# ЗАДАНИЕ 1
Замените «колдунов» на «знахарей» и приведите заново часть текста о подготовке брачного ложа, начиная со слов «Подготовка брачного ложа» и заканчивая словами «все меры предосторожности.».
# ЗАДАНИЕ 2
Ответьте по тексту о подготовке брачного ложа на следующие вопросы.
(a) В какое время дня большей частью происходило венчание?
(b) С ветвью какого дерева сваха обходила хоромину и кровать?
(c) Что несли впереди, когда в покой вносили постель?

# ОТРЫВОК ТЕКСТА
Подготовка брачного ложа
Венчание происходило большей частью вечером. Утром, в день торжества, иногда накануне, сваха невесты отправлялась в дом жениха приготовлять брачное ложе. В те времена суеверие допускало особенное приволье действиям колдунов, там, где рядят свадьбу, и потому принимали все меры предосторожности.
Так, например, сваха обходила кругом хоромину, где устраивалось брачное торжество, и кровать, где постилалось брачное ложе, с рябиновой ветвью в руках, на которой нарезывались какие-то знаки. Ее шествие совершалось церемонно. За свахою человек пятьдесят и более несли принадлежности брачного ложа и брачной комнаты. Брачною комнатою избирался сенник, часто нетопленный. Необходимо было, чтобы на потолке не было земли, для того, чтобы таким образом брачная спальня не имела никакого подобия с могилою. Сенник обивался по стенам и устилался по помосту коврами; под стенами всегда были лавки с полавочниками, по четырем углам комнаты втыкалось по стреле, а на стрелы вешали меха соболей, в великокняжеских и царских брачных ложах по сорока, а в других по одному соболю, и сверх того, на оконечности стрелы втыкался калач; на лавках по углам ставили по оловяннику питейного меда; над дверьми и под окнами как внутри, так и снаружи по стенам прибивали по кресту. Когда в этот покой вносили постель, то впереди несли образа Спаса и Богородицы и большой крест.

# ФРАГМЕНТ ДАННЫХ

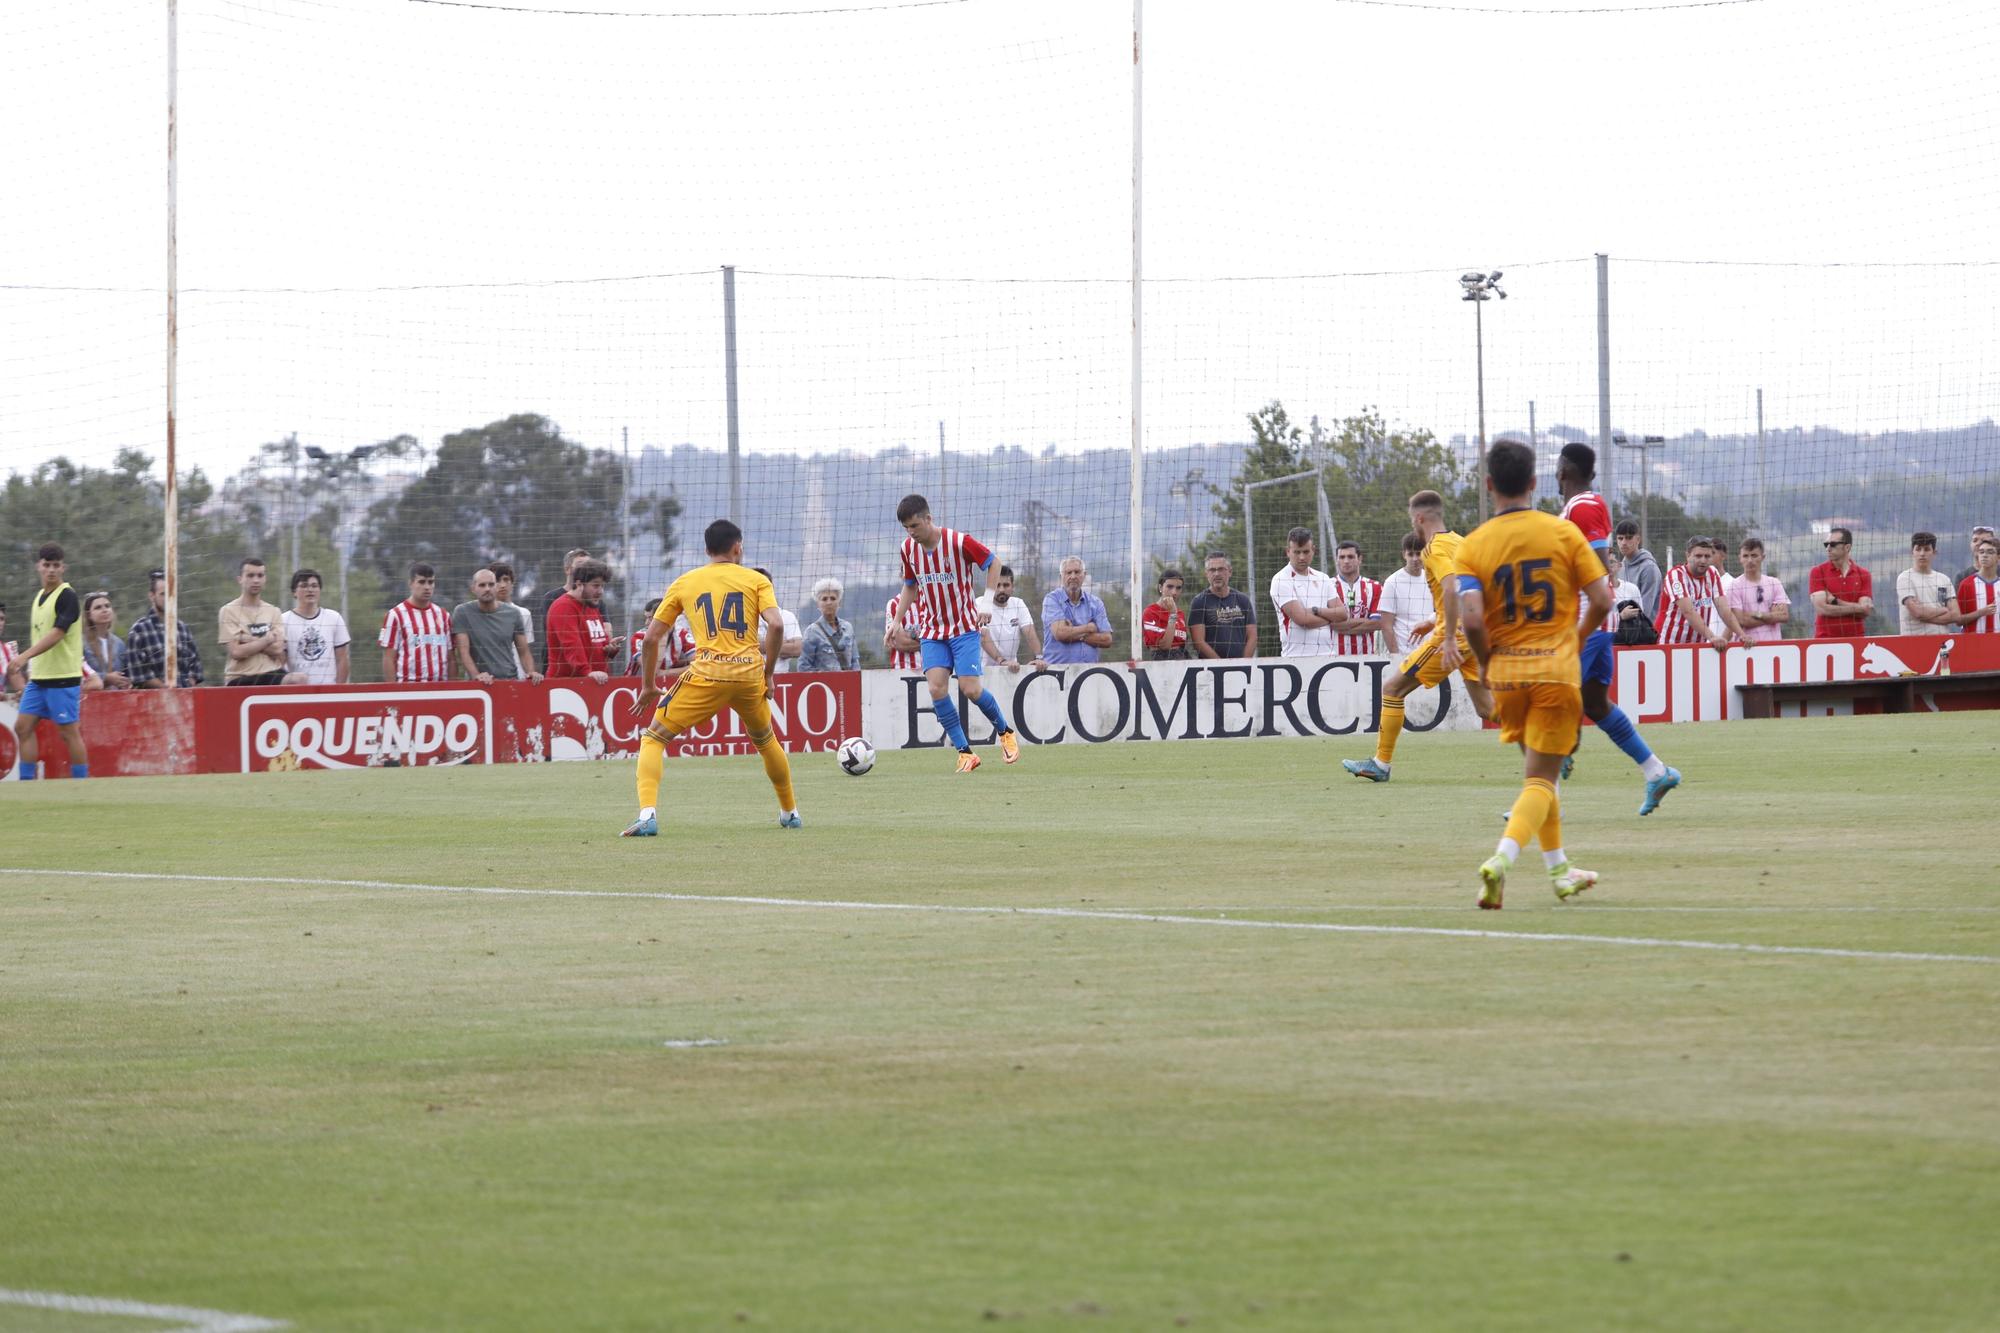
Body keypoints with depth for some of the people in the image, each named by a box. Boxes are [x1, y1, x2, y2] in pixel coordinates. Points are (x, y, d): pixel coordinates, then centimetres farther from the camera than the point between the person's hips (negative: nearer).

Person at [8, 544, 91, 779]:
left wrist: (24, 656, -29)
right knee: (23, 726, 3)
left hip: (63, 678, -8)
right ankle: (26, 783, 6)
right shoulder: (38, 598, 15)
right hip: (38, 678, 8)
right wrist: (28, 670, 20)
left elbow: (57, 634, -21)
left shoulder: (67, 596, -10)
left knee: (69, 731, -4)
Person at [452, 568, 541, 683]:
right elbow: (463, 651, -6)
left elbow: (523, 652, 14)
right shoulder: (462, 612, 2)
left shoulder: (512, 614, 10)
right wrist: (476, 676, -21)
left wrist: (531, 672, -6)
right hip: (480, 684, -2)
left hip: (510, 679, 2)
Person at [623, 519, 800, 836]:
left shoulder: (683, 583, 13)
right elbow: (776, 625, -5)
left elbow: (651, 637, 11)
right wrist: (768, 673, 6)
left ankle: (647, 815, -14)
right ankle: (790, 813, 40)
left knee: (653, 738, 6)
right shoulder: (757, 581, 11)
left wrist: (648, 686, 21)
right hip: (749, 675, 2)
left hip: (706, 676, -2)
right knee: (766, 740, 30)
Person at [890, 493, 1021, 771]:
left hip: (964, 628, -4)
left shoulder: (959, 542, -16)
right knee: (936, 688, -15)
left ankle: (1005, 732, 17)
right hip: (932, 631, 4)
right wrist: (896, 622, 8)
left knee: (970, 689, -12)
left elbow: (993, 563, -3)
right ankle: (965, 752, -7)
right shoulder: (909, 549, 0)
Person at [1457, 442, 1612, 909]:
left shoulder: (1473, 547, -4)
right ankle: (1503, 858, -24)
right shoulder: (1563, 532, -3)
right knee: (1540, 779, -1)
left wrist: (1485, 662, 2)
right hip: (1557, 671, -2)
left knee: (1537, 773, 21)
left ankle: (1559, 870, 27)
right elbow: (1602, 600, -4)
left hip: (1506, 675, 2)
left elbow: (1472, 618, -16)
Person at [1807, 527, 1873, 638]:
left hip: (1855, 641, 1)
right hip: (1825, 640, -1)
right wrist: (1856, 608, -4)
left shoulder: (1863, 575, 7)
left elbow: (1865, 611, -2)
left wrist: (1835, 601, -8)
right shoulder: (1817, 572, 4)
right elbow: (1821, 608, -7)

==

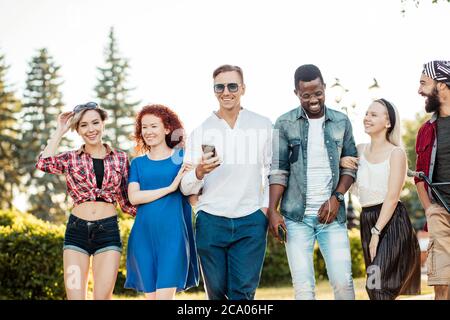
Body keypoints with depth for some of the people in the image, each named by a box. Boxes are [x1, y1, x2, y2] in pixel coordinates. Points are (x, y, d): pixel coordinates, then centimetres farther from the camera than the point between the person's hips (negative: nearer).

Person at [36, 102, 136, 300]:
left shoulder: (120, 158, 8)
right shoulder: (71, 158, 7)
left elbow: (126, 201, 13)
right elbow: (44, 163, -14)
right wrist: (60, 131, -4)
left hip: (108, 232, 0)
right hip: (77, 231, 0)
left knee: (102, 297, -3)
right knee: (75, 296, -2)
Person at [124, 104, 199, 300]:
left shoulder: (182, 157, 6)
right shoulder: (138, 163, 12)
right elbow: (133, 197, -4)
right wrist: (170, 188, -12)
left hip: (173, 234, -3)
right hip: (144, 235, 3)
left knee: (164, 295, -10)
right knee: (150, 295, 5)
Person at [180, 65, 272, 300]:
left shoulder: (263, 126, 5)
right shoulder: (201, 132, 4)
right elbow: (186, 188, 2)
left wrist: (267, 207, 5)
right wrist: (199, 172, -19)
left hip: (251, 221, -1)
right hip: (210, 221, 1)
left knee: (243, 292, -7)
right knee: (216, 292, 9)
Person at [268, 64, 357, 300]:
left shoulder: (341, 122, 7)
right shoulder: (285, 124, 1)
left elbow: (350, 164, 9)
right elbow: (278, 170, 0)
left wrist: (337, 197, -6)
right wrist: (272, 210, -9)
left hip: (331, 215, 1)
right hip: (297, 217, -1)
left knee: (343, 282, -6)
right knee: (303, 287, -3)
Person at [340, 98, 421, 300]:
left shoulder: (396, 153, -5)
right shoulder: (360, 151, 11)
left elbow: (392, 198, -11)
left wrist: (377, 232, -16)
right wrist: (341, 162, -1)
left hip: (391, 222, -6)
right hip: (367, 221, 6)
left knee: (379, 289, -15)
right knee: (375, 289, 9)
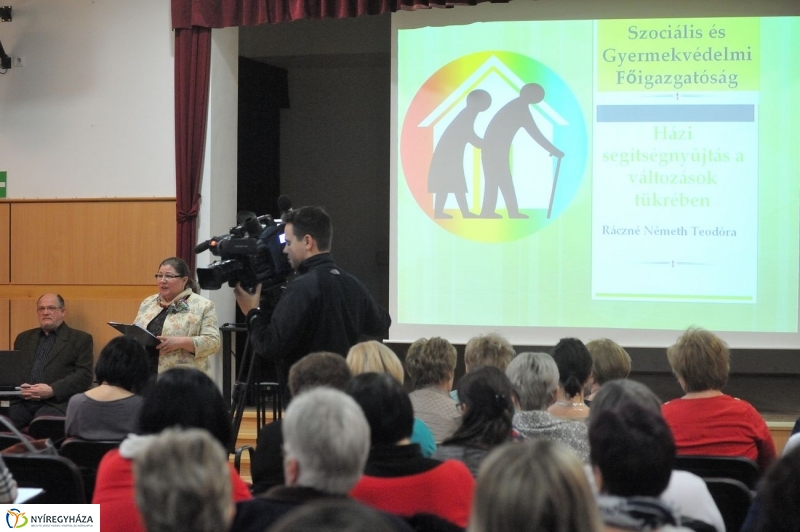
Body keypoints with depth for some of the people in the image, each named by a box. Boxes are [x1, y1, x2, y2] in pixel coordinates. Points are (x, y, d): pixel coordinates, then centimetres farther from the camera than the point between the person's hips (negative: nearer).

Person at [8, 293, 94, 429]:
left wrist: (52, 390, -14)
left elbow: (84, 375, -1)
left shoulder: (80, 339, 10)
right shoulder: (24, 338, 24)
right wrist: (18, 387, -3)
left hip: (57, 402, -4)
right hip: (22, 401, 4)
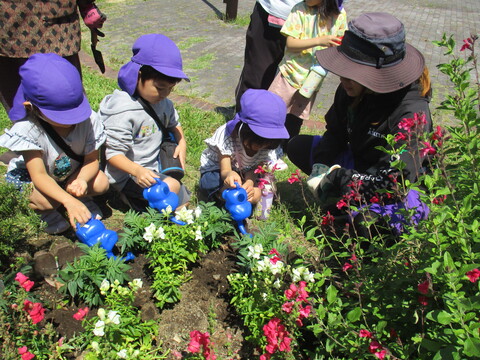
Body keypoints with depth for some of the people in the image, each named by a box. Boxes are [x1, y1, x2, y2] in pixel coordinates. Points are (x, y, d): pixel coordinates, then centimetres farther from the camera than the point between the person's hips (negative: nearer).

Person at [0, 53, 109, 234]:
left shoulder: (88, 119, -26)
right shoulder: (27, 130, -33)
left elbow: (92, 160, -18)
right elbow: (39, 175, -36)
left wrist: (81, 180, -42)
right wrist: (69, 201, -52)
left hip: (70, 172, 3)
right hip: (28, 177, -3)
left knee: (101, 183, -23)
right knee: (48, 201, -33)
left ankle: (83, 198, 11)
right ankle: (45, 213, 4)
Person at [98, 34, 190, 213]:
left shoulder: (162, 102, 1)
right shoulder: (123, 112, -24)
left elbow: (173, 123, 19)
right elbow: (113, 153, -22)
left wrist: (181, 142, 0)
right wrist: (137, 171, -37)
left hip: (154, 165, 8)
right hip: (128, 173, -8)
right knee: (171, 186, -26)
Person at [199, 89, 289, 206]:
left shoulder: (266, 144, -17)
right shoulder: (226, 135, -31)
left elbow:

# ПОЛЕ ОТВЕТА 1
Подготовка брачного ложа
Венчание происходило большей частью вечером. Утром, в день торжества, иногда накануне, сваха невесты отправлялась в дом жениха приготовлять брачное ложе. В те времена суеверие допускало особенное приволье действиям знахарей, там, где рядят свадьбу, и потому принимали все меры предосторожности.

# ПОЛЕ ОТВЕТА 2
(a) Вечером.
(b) С рябиновой.
(c) Образа Спаса и Богородицы и большой крест.